SELECTED TEXT
+---+
Yahoo (YHOO) has been the perennial under performer in the Internet segment despite having a head start in the 1990s. The company has one of the most popular web portals and gets a huge amount of traffic at its properties like Yahoo Finance, Yahoo Sports etc. The company has also got the 3rd most popular search engine after Google (GOOG) and Microsoft (MSFT) Bing. Despite having such valuable assets, Yahoo has never really managed to realize its potential with the stock price essentially going nowhere in the last 10 years. Yahoo missed a huge opportunity when it declined to accept Microsoft's offer of a buyout at a huge premium at $31/share. Jerry Yang who was the CEO at that point of time let his pride come in the way of money by refusing to sell the company. The company's top management in the past has been one of the worst amongst large cap Internet companies.

However, the most recent CEO Mayer is showing promise. The company is in the early stages of a turnaround and we think it is a good buy at this point. We see little in the way of risk, as the company has great assets which provide a solid floor price for the stock. We think as the technology industry consolidation accelerates, the company will become an attractive acquisition target for one of the technology heavyweights.

Yahoo Positives

  1. Management Change - Yahoo appointed Marissa Mayer from Google to lead the company in July, 2012 and the change in the top echelons of the company is already showing promise. Yahoo always had great assets but the top management was quite bad. The new CEO has placed emphasis on retaining and attracting employees. This is essential since Yahoo has been perceived as a bureaucratic labyrinth, where things did not really get done. With the stock price rising, employees with stock options will have an additional incentive to contribute towards Yahoo's turnaround. Mayer has taken a number of initiatives like overhauling its online services and signing a pact in display ads with Google. The company no longer is the main threat to its earlier rivals like Google and Microsoft. It is using this to its advantage by partnering with both strategically. We have found that the new changes to Yahoo Mail and the Yahoo home page has been received quite well by users.
+---+
GIVEN ENTRIES
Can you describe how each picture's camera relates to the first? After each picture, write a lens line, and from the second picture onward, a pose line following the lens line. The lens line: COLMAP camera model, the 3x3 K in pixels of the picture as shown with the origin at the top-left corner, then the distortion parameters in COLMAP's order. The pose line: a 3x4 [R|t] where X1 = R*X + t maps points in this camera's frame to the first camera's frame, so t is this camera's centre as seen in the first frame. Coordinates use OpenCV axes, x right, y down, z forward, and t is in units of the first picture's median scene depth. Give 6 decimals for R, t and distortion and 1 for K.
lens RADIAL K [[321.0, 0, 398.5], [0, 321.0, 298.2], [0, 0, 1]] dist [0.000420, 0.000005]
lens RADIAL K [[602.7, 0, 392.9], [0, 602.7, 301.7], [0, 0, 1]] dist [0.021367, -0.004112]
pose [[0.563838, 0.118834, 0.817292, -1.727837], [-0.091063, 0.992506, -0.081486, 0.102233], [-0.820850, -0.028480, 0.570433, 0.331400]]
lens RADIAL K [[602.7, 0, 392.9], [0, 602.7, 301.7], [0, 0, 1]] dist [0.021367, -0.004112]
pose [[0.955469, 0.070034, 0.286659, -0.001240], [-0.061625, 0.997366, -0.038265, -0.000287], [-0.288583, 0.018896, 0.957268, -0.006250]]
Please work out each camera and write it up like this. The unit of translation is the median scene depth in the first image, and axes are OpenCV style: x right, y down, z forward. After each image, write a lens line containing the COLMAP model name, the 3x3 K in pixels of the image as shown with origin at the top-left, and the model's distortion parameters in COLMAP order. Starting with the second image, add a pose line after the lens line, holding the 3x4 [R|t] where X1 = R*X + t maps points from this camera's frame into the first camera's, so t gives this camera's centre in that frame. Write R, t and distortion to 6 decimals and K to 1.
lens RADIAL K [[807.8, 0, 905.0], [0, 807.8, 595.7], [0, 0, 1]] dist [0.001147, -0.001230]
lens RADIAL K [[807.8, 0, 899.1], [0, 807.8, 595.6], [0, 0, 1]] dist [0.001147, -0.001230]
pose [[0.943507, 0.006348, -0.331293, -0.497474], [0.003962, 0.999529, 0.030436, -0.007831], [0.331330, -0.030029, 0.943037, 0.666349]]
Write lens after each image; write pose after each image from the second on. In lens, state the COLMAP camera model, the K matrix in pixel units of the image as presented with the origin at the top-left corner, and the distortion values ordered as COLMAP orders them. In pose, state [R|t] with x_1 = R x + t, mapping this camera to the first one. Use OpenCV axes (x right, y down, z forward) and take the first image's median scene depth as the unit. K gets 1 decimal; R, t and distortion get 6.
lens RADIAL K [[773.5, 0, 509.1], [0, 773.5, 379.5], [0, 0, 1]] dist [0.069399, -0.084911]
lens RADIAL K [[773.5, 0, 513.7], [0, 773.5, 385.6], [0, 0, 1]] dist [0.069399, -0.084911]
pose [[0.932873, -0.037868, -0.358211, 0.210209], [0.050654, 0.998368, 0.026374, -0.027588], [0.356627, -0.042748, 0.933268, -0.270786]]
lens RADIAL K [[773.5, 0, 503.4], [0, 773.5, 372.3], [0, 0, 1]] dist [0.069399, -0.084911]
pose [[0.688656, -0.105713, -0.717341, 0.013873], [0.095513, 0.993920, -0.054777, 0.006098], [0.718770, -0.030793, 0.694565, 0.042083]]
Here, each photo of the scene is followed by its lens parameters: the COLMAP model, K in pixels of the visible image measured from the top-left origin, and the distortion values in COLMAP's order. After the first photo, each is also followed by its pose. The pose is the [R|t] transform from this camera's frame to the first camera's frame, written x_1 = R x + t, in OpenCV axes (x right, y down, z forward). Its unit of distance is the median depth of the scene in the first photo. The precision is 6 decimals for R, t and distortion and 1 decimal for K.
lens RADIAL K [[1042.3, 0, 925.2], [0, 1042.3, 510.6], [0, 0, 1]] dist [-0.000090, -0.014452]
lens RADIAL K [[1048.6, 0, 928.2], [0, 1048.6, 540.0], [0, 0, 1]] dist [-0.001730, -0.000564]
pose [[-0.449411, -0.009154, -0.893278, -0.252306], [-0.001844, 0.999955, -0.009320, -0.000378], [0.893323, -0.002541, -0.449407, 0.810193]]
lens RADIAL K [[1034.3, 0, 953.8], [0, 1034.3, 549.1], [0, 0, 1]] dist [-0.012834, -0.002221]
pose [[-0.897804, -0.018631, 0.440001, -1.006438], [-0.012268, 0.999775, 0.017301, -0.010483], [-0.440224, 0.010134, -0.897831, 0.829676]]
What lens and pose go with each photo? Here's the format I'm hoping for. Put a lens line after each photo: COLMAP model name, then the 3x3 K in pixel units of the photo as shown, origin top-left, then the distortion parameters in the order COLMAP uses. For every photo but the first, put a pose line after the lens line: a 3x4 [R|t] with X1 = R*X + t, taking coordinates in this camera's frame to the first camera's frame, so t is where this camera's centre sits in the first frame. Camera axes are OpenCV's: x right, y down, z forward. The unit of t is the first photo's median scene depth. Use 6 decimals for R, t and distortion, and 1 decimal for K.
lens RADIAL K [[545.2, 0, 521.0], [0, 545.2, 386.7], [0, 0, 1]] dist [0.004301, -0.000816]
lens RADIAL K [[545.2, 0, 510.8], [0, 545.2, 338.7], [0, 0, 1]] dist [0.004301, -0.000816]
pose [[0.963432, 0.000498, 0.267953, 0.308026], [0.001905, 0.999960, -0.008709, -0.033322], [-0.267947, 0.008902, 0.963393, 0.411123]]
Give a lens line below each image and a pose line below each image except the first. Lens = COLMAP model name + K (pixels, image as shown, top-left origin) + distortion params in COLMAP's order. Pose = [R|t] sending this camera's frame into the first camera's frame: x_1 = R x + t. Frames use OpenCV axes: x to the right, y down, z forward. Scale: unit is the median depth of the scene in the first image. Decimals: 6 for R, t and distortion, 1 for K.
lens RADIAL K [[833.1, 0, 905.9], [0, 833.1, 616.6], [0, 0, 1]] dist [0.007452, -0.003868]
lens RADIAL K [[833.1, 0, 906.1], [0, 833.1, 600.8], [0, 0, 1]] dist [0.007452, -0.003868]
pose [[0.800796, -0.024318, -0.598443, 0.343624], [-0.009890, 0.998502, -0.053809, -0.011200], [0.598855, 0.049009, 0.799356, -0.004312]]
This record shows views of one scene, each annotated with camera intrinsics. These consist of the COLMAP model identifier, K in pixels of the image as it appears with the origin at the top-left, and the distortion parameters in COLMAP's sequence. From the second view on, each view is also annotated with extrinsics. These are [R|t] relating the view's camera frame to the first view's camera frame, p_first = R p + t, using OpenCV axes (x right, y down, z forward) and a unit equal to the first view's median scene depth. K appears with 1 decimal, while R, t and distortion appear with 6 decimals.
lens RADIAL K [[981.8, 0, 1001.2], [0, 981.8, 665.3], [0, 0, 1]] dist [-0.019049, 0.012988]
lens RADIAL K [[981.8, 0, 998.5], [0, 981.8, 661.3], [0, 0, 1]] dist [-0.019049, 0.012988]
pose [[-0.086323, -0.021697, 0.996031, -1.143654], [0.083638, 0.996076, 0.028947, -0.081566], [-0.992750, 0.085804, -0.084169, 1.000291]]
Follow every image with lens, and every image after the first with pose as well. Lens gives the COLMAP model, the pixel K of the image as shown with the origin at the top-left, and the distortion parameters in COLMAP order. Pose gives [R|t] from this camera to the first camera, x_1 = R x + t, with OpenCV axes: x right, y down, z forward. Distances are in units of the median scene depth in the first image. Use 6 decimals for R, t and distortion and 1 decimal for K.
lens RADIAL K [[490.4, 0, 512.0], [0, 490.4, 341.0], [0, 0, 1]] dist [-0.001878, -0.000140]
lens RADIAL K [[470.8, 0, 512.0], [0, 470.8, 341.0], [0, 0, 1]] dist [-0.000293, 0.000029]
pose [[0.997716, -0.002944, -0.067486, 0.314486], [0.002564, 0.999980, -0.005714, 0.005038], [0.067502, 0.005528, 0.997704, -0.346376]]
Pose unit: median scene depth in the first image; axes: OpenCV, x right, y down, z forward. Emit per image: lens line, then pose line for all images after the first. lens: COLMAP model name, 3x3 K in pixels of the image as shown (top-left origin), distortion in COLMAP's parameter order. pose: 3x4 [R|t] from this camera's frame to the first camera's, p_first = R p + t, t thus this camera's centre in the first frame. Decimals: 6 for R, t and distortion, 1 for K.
+---+
TASK BRIEF
Continue the Yahoo stock analysis from its last sentence.

EXERCISE RESPONSE
  2. Tremendous Internet Assets - Yahoo's biggest strengths are its highly popular Internet websites like Yahoo finance, Yahoo mail, Yahoo news, search etc. The company gets a stunning ~700 million users a month, which makes it the 3rd most popular network. Though the company has faced problems in monetizing its traffic (similar to Facebook), the company is trying to increase profits by partnering with other companies and reducing internal costs.
  3. Mobile Focus - It is essential for all Internet companies to focus on the mobile phones, as more and more traffic is shifting from the desktop towards smartphones. Yahoo is not getting left behind with 50% of its engineering talent now focused on mobile technology. Yahoo has great properties that could really benefit from the secular shift to mobile phones like weather, financial quotes, home page etc. The company announced that it had got 200 million monthly users of its properties through mobile phones.
  4. Alibaba Holdings - This is one of the best investments that Yahoo made buying a 40% stake in Alibaba for $1 billion in 2005. That $1 billion is almost equal to $15 billion now, as Alibaba is being valued at $38 billion. While Yahoo has sold a 20% stake in the company already, the 20% stake that is left is equal to $7.6 billion, which is almost 30% of Yahoo's current market capitalization of $25 billion.
  5. Decent 4Q12 Results - The company delivered decent 4Q12 results in which revenue grew by 4% y/y and operating earnings grew by 28% y/y. Free cash flow generation of $221 million was also pretty good showing that the company despite its numerous stumbles is still managing to generate a large amount of cash.
  6. Solid Balance Sheet - Yahoo has got a solid balance sheet with net cash of ~$4 billion which accounts for almost ~16% of its market capitalization of $25 billion. The company generates $1 billion dollars in free cash flow from its business.

Yahoo Risks

  1. Yahoo Board and previous management - Yahoo's board and previous series of CEOs have been a total disaster for the company. First Jerry Yang was replaced for botching up the MSFT offer. Then Carol Bartz was fired for incompetence in 2011 after replacing Jerry Yang. The last CEO Scott Thompson was let go for fudging his resume, which came to light after investor Dan Loeb found holes in his past experience. The earlier CEOs had to be fired because of plain incompetence and non-performance. Yahoo's current stock price surge is mainly due to the fact that it seems that Yahoo has finally found a decent CEO after going through 5 CEOs in the last 5 years.
  2. Revenues and Margins all over the place - Yahoo's revenues and margins have fluctuated quite wildly in the past years. Revenues in the past 5 years have declined from ~$7 billion in 2008 to ~$5 billion in 2011. Operating margins have also fluctuated between 6-20% in the last 10 years, which has also made the EPS figures go up and down. The company is projecting revenue growth at only 0.7-3% in 2013.
  3. Lost out on most Internet trends like social networking, online games etc - Yahoo has ranked very low on innovation compared both to older companies like Google and newer ones like Facebook (FB). The company never had a presence in social networking and has failed to innovate. Google in comparison has done a stellar job in innovation bringing out/buying new products like Android, Youtube, and Orkut etc. Yahoo has acted more like Microsoft in this respect.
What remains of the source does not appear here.